* _JOB_:
All of the entries are to be written out again verbatim.

---+---

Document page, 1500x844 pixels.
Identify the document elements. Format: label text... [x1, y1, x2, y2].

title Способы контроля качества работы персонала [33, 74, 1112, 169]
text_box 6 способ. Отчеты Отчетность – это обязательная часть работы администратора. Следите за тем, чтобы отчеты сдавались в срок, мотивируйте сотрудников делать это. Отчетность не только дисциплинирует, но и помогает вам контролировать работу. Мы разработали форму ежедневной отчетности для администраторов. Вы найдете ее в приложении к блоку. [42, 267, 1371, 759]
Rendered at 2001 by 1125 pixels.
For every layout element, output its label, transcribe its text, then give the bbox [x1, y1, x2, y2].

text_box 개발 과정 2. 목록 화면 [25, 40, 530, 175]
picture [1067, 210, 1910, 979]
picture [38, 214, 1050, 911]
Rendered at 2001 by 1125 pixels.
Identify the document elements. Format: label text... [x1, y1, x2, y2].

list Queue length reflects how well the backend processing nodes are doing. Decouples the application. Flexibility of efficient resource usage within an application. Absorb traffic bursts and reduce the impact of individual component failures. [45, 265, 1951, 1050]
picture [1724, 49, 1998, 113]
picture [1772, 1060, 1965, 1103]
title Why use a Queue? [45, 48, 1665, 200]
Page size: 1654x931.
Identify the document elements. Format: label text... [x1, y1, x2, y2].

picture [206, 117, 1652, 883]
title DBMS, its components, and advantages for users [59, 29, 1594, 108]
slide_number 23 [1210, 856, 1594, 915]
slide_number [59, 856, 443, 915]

---+---

* _FINISHED EXERCISE_:
Document page, 1500x844 pixels.
Identify the document elements. Format: label text... [x1, y1, x2, y2].

title Способы контроля качества работы персонала [33, 74, 1112, 169]
text_box 6 способ. Отчеты Отчетность – это обязательная часть работы администратора. Следите за тем, чтобы отчеты сдавались в срок, мотивируйте сотрудников делать это. Отчетность не только дисциплинирует, но и помогает вам контролировать работу. Мы разработали форму ежедневной отчетности для администраторов. Вы найдете ее в приложении к блоку. [42, 267, 1371, 759]
Rendered at 2001 by 1125 pixels.
For every layout element, output its label, transcribe its text, then give the bbox [x1, y1, x2, y2].

text_box 개발 과정 2. 목록 화면 [25, 40, 530, 175]
picture [1067, 210, 1910, 979]
picture [38, 214, 1050, 911]
Rendered at 2001 by 1125 pixels.
Identify the document elements. Format: label text... [x1, y1, x2, y2].

list Queue length reflects how well the backend processing nodes are doing. Decouples the application. Flexibility of efficient resource usage within an application. Absorb traffic bursts and reduce the impact of individual component failures. [45, 265, 1951, 1050]
picture [1724, 49, 1998, 113]
picture [1772, 1060, 1965, 1103]
title Why use a Queue? [45, 48, 1665, 200]
Page size: 1654x931.
Identify the document elements. Format: label text... [x1, y1, x2, y2].

picture [206, 117, 1652, 883]
title DBMS, its components, and advantages for users [59, 29, 1594, 108]
slide_number 23 [1210, 856, 1594, 915]
slide_number [59, 856, 443, 915]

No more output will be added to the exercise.